DIRECTIONS:
Take the material below and output exactly the run of lines from the one containing "ausschließen und dir ein Hausverbot erteilen." down to the one containing "deutschsprachige Community unter", with both included.

[DATA FOR ANALYSIS — start]

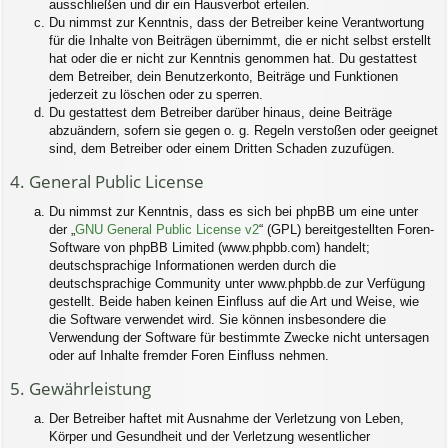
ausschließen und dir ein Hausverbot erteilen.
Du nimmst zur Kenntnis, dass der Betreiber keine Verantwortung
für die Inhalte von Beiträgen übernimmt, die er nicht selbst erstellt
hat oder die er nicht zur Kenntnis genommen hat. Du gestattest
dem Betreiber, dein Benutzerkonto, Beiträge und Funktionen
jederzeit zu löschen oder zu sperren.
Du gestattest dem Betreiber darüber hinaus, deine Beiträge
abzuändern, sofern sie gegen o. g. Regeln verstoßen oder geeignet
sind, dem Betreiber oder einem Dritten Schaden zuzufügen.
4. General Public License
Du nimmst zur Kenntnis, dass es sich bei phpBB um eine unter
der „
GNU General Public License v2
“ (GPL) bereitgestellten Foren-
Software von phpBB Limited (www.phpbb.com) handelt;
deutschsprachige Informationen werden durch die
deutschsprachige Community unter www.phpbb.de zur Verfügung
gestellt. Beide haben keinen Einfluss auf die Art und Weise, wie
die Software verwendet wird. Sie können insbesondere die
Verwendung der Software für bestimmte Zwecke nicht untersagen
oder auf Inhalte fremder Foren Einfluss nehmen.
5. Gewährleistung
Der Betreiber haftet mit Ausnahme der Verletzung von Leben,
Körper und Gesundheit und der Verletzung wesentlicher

[DATA FOR ANALYSIS — finish]
[DATA FOR ANALYSIS — start]

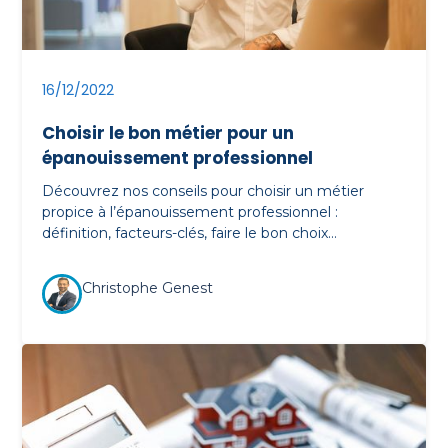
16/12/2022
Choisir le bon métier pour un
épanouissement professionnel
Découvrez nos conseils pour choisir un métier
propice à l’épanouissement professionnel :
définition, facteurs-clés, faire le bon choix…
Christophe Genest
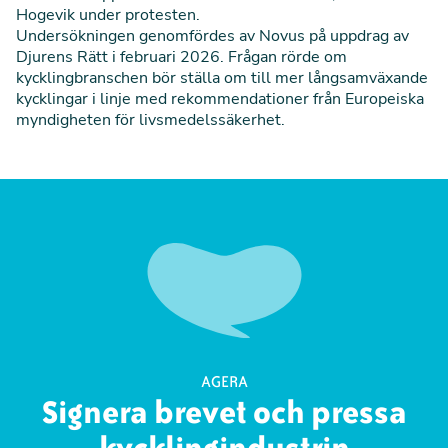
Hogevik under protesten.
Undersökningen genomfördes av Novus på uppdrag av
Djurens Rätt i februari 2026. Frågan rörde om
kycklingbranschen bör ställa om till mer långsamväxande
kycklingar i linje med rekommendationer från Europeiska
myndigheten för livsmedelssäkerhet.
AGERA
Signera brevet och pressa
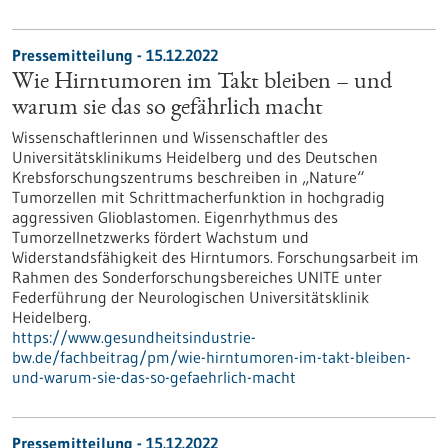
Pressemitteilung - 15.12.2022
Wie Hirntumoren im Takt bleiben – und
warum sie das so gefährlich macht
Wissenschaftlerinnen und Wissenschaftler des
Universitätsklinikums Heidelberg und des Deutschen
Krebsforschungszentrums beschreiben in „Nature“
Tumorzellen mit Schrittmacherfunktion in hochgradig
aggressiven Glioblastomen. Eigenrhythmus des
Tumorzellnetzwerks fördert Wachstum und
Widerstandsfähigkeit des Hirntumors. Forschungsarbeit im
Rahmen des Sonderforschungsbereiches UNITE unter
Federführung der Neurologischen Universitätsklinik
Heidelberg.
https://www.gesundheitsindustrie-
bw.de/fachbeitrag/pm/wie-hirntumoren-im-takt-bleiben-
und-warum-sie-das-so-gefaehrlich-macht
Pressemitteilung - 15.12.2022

[DATA FOR ANALYSIS — finish]

WRITTEN REPLY:
ausschließen und dir ein Hausverbot erteilen.
Du nimmst zur Kenntnis, dass der Betreiber keine Verantwortung
für die Inhalte von Beiträgen übernimmt, die er nicht selbst erstellt
hat oder die er nicht zur Kenntnis genommen hat. Du gestattest
dem Betreiber, dein Benutzerkonto, Beiträge und Funktionen
jederzeit zu löschen oder zu sperren.
Du gestattest dem Betreiber darüber hinaus, deine Beiträge
abzuändern, sofern sie gegen o. g. Regeln verstoßen oder geeignet
sind, dem Betreiber oder einem Dritten Schaden zuzufügen.
4. General Public License
Du nimmst zur Kenntnis, dass es sich bei phpBB um eine unter
der „
GNU General Public License v2
“ (GPL) bereitgestellten Foren-
Software von phpBB Limited (www.phpbb.com) handelt;
deutschsprachige Informationen werden durch die
deutschsprachige Community unter www.phpbb.de zur Verfügung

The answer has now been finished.